Obamacare’s Accountable Care Organizations Leave Much to Be Desired
Kathryn Nix /
As the debate heats up over how best to control runaway Medicare spending, one provision of Obamacare has received growing attention. The new law creates accountable care organizations (ACOs) primarily to address fragmentation and rising costs in the health care system, but supporters tout ACOs as a key solution to Medicare’s looming insolvency. As more details come to light, however, government establishment of ACOs appears to be more difficult than purported.
Writing for The Heritage Foundation, Rita Numerof, Ph.D., explains:
ACOs are merely the latest in a long history of health policy ‘silver bullets.’ Since the 1970s, Congress and successive Administrations have promoted a number of mechanisms to control rising health care costs, including the introduction of Medicare hospital payment formulas based on fixed payments for hospital services (payments for diagnostic related groups of services, or DRGs), as well as health maintenance organizations (HMOs) and preferred provider organizations (PPOs). Costs have continued to rise despite these efforts. At the same time, concerns about fragmentation of care and diminished quality have increased significantly.”
ACOs may be the “silver bullet” du jour, but providers’ responses to the details behind the idea have not been receptive. A survey the American Medical Group Association conducted of its members showed that more than 90 percent would not participate in the program as proposed. Furthermore, in a letter to Centers for Medicare and Medicaid Services (CMS) administrator Donald Berwick, ten highly respected provider organizations wrote, “As presently proposed, we ALL have serious reservations about the economics and the complexity of the Medicare Shared Savings Programs/ACO NPRM.”
The concerns are justified.
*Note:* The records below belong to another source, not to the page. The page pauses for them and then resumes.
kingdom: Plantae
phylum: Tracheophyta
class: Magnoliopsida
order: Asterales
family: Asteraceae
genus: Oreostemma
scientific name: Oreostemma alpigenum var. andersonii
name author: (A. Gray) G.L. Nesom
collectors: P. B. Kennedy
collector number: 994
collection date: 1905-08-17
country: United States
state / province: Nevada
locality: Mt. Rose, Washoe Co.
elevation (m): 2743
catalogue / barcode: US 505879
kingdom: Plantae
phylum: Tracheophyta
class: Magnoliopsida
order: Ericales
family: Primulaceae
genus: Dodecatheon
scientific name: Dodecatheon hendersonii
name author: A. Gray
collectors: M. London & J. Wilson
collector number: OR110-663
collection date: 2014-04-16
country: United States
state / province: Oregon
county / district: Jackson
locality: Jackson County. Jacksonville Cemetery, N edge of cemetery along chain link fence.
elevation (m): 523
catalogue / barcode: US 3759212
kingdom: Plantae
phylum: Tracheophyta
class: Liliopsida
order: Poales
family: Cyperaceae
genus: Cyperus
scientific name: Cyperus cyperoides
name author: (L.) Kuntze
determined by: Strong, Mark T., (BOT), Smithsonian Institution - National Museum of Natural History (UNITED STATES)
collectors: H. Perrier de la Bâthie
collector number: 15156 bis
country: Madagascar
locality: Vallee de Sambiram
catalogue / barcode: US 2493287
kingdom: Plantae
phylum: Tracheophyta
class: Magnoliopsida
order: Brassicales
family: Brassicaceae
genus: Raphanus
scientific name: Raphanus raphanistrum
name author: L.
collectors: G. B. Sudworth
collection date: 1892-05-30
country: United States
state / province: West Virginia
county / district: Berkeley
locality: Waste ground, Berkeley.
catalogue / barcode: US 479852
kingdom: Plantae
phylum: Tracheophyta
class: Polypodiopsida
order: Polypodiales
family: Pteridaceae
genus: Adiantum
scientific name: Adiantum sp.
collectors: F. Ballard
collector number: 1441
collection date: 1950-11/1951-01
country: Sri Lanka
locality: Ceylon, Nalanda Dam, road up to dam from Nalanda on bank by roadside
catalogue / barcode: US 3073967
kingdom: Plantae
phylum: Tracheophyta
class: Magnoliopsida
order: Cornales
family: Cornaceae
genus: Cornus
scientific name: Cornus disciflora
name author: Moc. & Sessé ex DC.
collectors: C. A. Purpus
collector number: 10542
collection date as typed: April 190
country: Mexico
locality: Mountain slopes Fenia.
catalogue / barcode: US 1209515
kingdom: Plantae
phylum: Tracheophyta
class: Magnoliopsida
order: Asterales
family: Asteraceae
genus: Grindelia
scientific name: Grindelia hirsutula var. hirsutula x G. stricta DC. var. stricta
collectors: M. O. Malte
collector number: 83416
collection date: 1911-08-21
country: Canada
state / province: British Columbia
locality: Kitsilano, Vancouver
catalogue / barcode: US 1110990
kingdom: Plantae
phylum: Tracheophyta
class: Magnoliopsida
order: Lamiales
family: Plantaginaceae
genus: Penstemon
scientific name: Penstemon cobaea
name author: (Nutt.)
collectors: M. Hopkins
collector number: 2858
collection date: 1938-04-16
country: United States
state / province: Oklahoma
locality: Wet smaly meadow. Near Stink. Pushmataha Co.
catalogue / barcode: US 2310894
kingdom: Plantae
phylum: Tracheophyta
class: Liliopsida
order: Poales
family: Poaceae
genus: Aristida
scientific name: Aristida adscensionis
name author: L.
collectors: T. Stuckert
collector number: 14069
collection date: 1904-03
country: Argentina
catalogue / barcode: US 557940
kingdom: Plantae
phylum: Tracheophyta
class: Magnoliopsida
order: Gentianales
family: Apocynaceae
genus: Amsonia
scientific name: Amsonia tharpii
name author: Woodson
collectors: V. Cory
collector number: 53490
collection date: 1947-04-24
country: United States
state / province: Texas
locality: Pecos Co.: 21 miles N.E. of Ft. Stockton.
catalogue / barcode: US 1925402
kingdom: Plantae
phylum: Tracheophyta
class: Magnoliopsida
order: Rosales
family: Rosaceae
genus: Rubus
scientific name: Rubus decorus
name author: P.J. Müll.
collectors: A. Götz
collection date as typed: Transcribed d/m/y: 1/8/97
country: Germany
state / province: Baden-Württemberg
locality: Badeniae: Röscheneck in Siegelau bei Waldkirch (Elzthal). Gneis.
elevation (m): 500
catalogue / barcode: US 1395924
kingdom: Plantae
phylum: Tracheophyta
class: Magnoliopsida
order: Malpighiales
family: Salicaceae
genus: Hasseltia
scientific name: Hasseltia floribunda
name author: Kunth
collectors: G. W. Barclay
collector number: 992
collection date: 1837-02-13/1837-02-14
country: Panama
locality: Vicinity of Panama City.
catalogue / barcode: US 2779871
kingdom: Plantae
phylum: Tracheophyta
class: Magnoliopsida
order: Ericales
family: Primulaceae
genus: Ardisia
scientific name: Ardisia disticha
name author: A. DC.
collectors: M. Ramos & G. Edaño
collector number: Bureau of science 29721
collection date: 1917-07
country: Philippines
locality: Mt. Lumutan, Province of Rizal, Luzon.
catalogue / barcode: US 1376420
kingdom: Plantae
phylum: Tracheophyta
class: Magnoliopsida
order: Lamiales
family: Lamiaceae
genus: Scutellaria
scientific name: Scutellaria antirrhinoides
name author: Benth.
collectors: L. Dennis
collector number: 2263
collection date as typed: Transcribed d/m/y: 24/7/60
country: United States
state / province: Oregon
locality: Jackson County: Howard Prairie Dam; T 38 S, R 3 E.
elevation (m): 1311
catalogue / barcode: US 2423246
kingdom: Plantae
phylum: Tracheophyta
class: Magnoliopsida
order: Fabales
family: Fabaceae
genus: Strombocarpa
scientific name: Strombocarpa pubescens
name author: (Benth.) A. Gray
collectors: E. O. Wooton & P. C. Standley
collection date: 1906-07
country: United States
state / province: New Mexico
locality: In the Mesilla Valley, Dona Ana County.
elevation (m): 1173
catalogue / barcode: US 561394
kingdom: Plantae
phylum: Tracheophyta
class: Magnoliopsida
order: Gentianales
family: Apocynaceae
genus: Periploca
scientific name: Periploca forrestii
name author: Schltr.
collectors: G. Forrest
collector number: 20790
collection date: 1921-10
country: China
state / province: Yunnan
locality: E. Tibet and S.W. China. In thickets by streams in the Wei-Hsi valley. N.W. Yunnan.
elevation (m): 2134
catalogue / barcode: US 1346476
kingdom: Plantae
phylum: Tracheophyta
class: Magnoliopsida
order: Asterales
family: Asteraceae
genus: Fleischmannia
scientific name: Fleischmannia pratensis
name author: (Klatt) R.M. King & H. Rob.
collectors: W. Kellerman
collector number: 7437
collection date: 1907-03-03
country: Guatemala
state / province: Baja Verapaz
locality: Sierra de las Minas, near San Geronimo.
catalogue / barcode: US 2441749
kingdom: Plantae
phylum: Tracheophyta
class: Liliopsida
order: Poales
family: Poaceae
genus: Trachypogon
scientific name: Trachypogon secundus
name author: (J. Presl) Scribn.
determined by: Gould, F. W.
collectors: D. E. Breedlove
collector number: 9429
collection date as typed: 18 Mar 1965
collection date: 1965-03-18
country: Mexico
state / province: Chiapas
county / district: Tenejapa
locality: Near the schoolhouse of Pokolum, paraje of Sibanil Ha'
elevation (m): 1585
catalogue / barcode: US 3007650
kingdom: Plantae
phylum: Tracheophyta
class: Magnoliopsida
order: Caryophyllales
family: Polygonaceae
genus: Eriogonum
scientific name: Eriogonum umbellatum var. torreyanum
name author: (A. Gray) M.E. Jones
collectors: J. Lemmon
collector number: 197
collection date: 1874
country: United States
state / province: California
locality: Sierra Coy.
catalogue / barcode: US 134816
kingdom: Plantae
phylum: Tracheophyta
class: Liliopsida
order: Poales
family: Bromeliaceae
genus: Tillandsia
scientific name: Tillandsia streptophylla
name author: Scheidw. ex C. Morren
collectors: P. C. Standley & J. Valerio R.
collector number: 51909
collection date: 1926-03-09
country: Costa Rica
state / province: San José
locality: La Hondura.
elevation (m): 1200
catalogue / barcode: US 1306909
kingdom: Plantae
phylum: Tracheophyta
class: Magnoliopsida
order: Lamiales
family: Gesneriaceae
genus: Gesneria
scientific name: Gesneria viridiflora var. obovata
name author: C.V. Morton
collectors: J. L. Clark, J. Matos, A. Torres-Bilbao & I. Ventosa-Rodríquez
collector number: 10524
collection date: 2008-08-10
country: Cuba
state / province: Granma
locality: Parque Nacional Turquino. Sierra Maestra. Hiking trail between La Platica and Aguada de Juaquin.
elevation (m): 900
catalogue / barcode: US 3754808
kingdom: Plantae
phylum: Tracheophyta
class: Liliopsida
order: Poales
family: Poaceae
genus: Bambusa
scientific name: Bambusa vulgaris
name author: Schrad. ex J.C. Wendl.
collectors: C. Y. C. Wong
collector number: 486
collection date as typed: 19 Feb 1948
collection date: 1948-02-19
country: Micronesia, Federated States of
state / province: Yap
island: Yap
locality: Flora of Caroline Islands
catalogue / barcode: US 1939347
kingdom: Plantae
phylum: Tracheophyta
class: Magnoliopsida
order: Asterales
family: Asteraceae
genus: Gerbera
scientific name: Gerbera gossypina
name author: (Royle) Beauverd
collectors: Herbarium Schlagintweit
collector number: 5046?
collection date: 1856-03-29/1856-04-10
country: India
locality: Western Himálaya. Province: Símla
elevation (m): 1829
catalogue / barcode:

The program will require participating providers to meet certain quality benchmarks to create savings. If they provide quality care for less than traditional fee-for-service, ACOs will be eligible for bonus payments. If not, organizations could find themselves paying penalties instead. Considering the investment cost to form an ACO in the first place, the cost of participation would pose serious financial risks for providers.
Moreover, that ACOs will bring significant savings to patients or taxpayers is unlikely. Health policy and budget expert James Capretta writes,
The only way ACOs can work to reduce costs is to become a more integrated and closed network of providers who follow data-driven protocols for care. That means they can’t let their beneficiaries go to see just any specialist. The ACO needs patients to see only the ACO’s preferred list of specialists. But that will be nearly impossible to enforce if beneficiaries never agreed to become part of the managed care environment of an ACO in the first place.”
Under the proposed rules, ACOs won’t be able to take these steps. Additionally, encouraging providers to band together will give them greater clout over insurance companies, which could actually increase medical costs. As American Enterprise Institute Scholar Scott Gottlieb, MD, pointed out last Fall,
The Obama team may also release the ACOs from key anti-trust provisions. Medicare recently discussed such exemptions with the Federal Trade Commission, so that an ACO can control all the doctors and health-care facilities in its local marketplace. But these antitrust provisions exist precisely because of fear that a consolidated medical provider could drive up regional health-care costs and/or lower the quality of medical care.”
Finally, any savings in Medicare would be miniscule. According to CMS, the program would save between $170 and $960 million over the next three years. Compared to the $1.8 trillion that will be spent on Medicare during that timeframe, this hardly counts as a serious strategy to reduce the program’s cost.
The lukewarm response to the ACO proposal has caused the Obama Administration to consider changes. But Numerof stresses, “past health care initiatives that have relied on organizational structure to address the complex challenge of delivering higher quality at lower costs have not succeeded in improving either efficiency or performance. In fact, they have largely exacerbated the problems they were intended to address.” To achieve the goals of the ACO program, a different direction must be taken.